Systematic Investment Plans (SIPs) are a popular tool to create long-term wealth by investing in mutual funds. They are convenient, easy to track and encourage small, regular contributions, building fiscal discipline among investors.
This market-linked investment strategy has delivered attractive returns in the past, positioning it as ideal for long-term wealth generation. A longer investment horizon via SIPs allows investors to benefit from the power of compounding.
One of the convenient features of SIPs is their flexibility. Investors can choose their contribution timeline: monthly, quarterly, or even weekly, based on their financial comfort. Moreover, the minimum amount can be as low as Rs 500, allowing investors to build wealth gradually without straining their budgets.

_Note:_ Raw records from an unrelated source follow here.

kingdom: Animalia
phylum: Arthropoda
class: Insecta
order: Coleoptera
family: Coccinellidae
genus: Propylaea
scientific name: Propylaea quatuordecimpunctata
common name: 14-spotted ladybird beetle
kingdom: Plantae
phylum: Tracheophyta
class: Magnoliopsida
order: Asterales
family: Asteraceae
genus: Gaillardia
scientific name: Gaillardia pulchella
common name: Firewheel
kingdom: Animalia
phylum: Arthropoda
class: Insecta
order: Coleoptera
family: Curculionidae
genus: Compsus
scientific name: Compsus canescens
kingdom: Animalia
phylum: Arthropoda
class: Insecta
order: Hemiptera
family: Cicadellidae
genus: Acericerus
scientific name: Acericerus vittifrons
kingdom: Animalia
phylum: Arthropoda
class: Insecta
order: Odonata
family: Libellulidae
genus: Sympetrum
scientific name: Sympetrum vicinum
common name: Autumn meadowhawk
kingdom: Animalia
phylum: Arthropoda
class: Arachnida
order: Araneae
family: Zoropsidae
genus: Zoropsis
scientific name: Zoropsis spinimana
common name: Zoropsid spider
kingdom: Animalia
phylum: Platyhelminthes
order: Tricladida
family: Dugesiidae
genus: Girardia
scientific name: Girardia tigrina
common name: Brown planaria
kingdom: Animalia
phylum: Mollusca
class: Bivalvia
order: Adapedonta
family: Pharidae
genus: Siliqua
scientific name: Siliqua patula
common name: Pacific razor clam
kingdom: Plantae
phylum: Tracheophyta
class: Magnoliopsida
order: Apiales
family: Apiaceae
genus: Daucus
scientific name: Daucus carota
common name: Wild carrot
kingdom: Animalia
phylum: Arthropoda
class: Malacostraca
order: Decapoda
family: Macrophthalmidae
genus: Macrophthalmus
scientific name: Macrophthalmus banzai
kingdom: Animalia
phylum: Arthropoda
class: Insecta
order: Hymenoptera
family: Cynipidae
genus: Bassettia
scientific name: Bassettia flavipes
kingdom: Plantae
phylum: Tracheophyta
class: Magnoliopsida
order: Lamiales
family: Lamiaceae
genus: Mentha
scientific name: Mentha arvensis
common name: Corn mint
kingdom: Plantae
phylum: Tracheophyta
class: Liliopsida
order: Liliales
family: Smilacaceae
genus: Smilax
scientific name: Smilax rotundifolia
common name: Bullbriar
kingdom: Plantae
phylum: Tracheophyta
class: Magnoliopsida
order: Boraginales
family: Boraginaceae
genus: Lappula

Past trends have shown that smaller SIPs of even Rs 500 have created significant wealth over time, rewarding investors for their patience and fiscal discipline. The longer the investment horizon, the more powerful the magic of compounding becomes. Here’s how:
SIP Type - Rs 500 Weekly For 10-Year Duration:
Investment duration: 10 years
Expected return: 12% per annum
Total investment: Rs 2,60,700
Estimated return: Rs 1,87,435
Total value: Rs 4,48,135
SIP Type - Rs 500 Weekly For 15-Year Duration
Investment duration: 15 years
Expected return: 12% p.a.
Total investment: Rs 3,91,050
Estimated return: Rs 5,16,686
Total value: Rs 9,07,736
From the above calculation, it’s quite clear that extending your investment duration by just 5 years can significantly increase the total corpus. Compared to a 10-year tenure, extending the investment period to 15 years more than doubles the total amount.
In the past, SIPs have delivered even better returns in many funds. However, it is important to be realistic with stock market-related investments and account for factors like taxes and inflation. This helps the investor to set a precise financial goal.